De volta à cabine traduzi o ocorrido para meu companheiro de quarto. E assim, pelo bem da verdade, fica registrado em minha cobertura mais este evento.

Faço, entretanto a ressalva: do meu ponto de vista, sem querer com isto contestar outros, honestamente,  “o importante é que não houve dano ambiental severo. Não houve praticamente vazamento de óleo.”

Ao menos até este momento.

Agora são 17hs56 – hora local.

O vento, que já chegou aos 3O nós, baixou agora para 2O.

Outra boa notícia: 15 minutos atrás falamos, via rádio, com a Capitania dos Portos Bahia Fildes, do Chile, que tem contato visual com o Mar Sem Fim.

Até aquele momento não constava nenhum novo dano ao barco.

Mas tudo pode mudar. Tanto pode vir um vento fortíssimo como, de repente, calmaria.

Esta vai ser uma longa noite de vigília, ao menos para mim.

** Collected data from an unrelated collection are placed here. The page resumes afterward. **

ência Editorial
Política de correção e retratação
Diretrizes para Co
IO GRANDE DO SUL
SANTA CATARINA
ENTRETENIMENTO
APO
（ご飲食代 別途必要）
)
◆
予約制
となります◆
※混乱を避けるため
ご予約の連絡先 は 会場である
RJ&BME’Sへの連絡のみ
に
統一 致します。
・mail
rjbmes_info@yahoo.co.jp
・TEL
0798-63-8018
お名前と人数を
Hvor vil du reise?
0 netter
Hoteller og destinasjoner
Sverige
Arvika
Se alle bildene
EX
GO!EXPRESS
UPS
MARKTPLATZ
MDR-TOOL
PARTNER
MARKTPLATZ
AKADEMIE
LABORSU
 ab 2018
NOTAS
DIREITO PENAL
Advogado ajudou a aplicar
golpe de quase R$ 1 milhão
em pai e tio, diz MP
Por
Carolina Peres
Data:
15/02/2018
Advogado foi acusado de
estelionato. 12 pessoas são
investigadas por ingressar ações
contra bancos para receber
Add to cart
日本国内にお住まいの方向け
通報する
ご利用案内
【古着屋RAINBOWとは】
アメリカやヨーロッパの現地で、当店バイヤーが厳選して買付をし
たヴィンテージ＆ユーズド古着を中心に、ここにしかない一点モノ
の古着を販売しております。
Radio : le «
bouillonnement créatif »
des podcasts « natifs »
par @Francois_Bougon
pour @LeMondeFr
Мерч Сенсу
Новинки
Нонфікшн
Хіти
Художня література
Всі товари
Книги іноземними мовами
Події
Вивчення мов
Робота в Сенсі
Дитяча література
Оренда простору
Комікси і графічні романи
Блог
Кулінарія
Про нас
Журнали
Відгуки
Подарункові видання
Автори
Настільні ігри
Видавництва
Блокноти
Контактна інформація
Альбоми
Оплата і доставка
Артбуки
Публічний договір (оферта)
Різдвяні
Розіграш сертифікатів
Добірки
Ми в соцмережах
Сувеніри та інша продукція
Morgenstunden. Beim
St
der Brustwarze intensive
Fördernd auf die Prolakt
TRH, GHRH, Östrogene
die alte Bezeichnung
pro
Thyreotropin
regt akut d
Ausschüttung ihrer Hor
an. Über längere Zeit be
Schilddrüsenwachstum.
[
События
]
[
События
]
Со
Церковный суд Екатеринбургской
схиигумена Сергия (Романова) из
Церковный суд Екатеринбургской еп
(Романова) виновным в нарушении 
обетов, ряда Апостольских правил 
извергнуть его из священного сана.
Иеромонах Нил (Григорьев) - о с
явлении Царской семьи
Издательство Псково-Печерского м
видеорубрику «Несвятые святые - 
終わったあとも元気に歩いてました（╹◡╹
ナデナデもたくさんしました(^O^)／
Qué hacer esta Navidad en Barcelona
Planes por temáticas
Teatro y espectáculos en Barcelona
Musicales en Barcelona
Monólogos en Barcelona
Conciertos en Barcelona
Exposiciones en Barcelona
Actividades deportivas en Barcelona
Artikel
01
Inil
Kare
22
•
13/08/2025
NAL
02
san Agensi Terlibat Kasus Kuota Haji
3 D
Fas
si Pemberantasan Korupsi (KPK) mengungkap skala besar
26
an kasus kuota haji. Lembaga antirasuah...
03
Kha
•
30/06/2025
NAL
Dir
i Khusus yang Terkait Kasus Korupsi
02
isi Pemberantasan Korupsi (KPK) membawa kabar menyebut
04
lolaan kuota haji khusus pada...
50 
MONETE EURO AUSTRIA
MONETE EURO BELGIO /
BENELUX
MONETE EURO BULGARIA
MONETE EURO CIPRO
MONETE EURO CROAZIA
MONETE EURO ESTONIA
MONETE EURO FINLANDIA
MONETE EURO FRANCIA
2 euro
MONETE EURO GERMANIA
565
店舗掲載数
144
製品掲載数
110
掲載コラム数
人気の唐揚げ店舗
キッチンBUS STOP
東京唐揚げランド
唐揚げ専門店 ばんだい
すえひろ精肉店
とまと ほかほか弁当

Tendo novas informações aviso.

 

Comentários

94 COMENTÁRIOS

  1. Que felicidade! Que bom, ufa! Vc falando do frio e eu lembrei que a Ana me contou do Plininho e vcs brigando por causa da mala do Lidio que era muito grande… safo seu melhor amigo. Depois leio o que vem depois. Bj e boa sorte no resto do resgate
    ]

  2. é isso aí, João. É isso aí, nunca tive dúvida que daria certo. Yes, yes, yes. você merece. Tem gente pra quem a vida anda fácil, outros têm que tirar a saca-rolhas. No fim, o esforço compensa. Parabéns a você, ao Plínio, ao D. Francisco e sua equipe, aos chilenos, aos russos, aos chineses e, especialmente, ao comandante e à tripulação do Felinto Perry.